On November 1, 2005, the UN General Assembly resolved to hold an annual Holocaust Memorial Day each January 27 to remember the genocide of the six million Jews killed by Hitler’s Germany. It is the same date on which the largest Nazi concentration camp, Auschwitz-Birkenau, located in occupied Poland, was liberated by the Soviet Red Army.
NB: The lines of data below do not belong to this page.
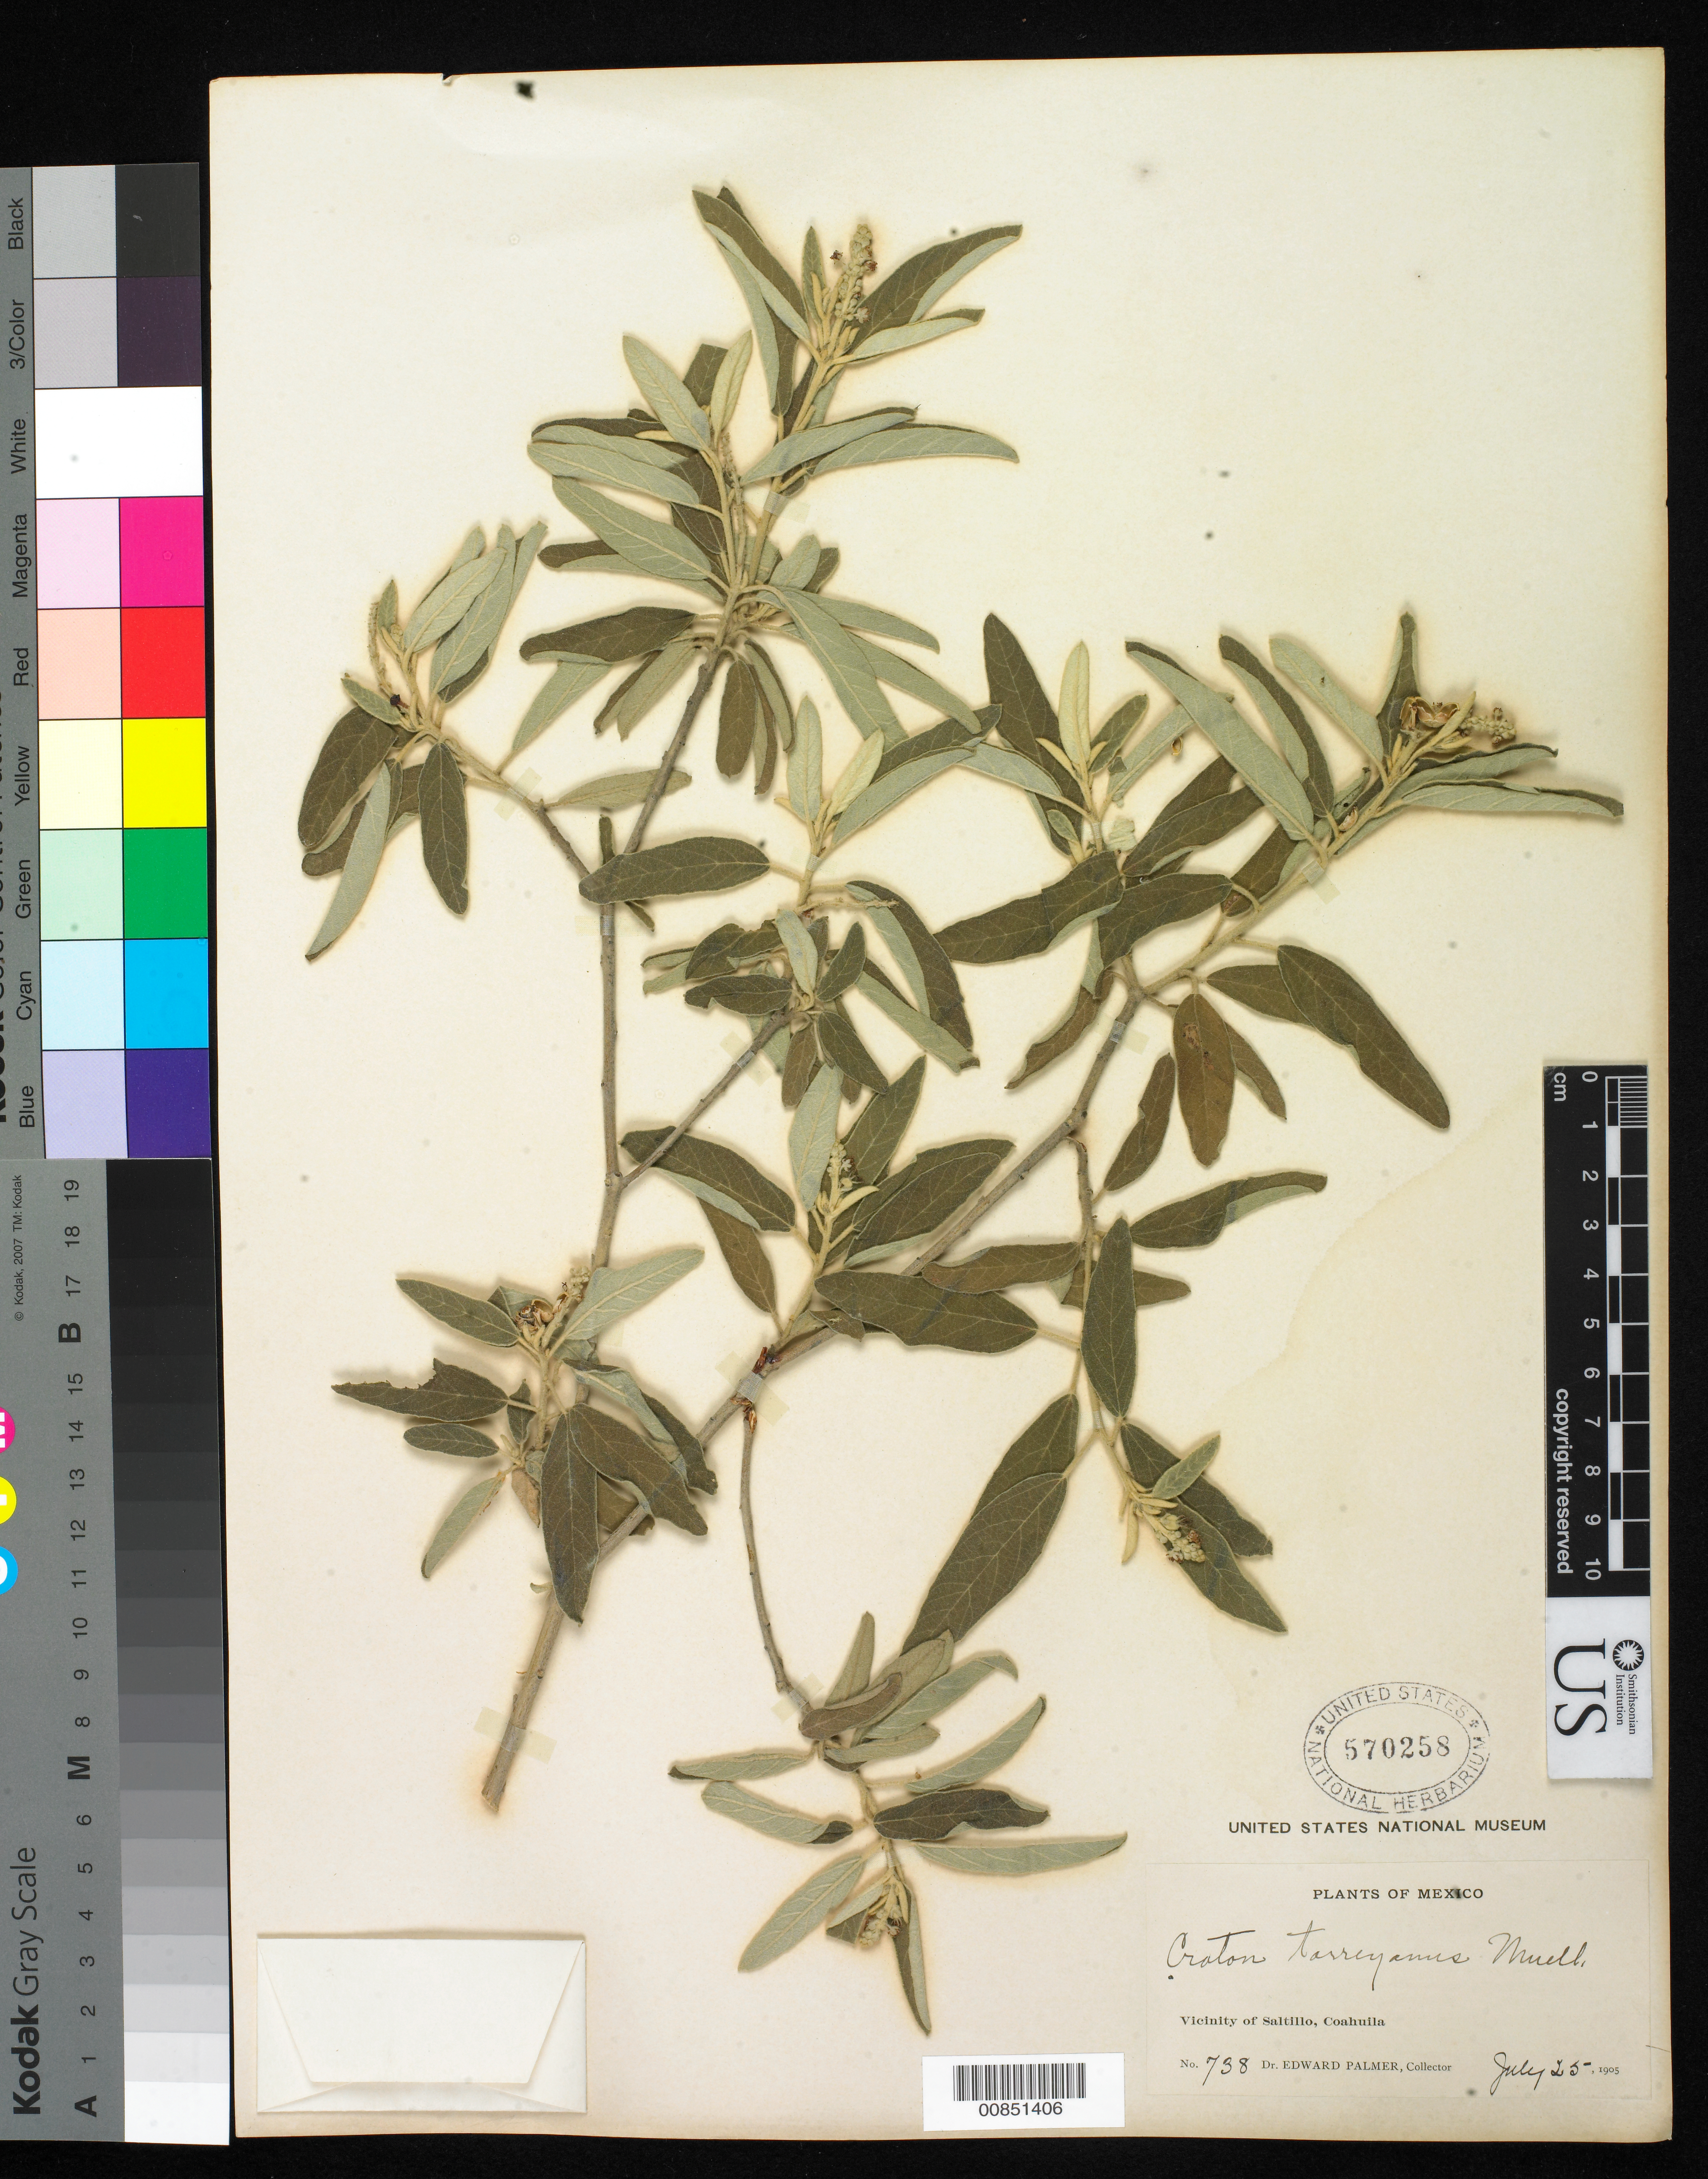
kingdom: Plantae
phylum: Tracheophyta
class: Magnoliopsida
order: Malpighiales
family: Euphorbiaceae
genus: Croton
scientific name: Croton torreyanus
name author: Müll. Arg. in DC.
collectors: E. Palmer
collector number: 738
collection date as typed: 25 Jul 1905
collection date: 1905-07-25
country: Mexico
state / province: Coahuila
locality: Vicinity of Saltillo, Coahuila.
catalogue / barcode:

Memorial Day for the victims of the Holocaust on January 27 has been a national day of remembrance in Germany since 1996, in Sweden since 1999 and in the United Kingdom since 2001. In January 2020, a ceremony was held in Auschwitz to celebrate the 75th anniversary of the liberation of the camp on January 27, 1945. Among those who attended were Israeli President Reuven Rivlin, Polish President Andrzej Duda and British PM Boris Johnsson .
Apologized
Dutch Prime Minister Mark Rutte apologized ahead of Memorial Day for his country’s failure to protect Jews during World War II, the first apology made by a Dutch prime minister. Approximately 102,000 Dutch Jews were murdered during the Holocaust.
In Paris, French President Emmanuel Macron spoke at a ceremony marking the 75th anniversary, and visited a monument commemorating the 77,000 Jews deported to concentration camps from France. And in January 2020, for the first time in its country’s history, the Ukrainian parliament celebrated International Remembrance Day.
Different dates
Since 1951, Israel has held an annual Holocaust Memorial Day on 27 Nisan, eight days before its Independence Day. The day is commemorated with a siren followed by two minutes of silence as all work is stopped throughout the country. Memorial events are organized in public places and in educational institutions. The United States has a memorial week in connection with Israel’s Memorial Day. Serbia has April 22 as a day of remembrance, while Romania has October 9, Latvia has July 4, Hungary has April 16, France has July 16, Bulgaria has March 10 and Austria has May 5.
It was only with the collapse of the Soviet Union that several Eastern European countries established memorial days for the Holocaust. During the Soviet occupation of Latvia, for instance, discussions about the past were banned. Only after the country became independent did Parliament adopt on 19 September 1990 a declaration condemning the genocide and banning anti-Semitism in Latvia, which became the starting point for Latvia’s work in Holocaust research, education and the fight against modern forms of anti-Semitism.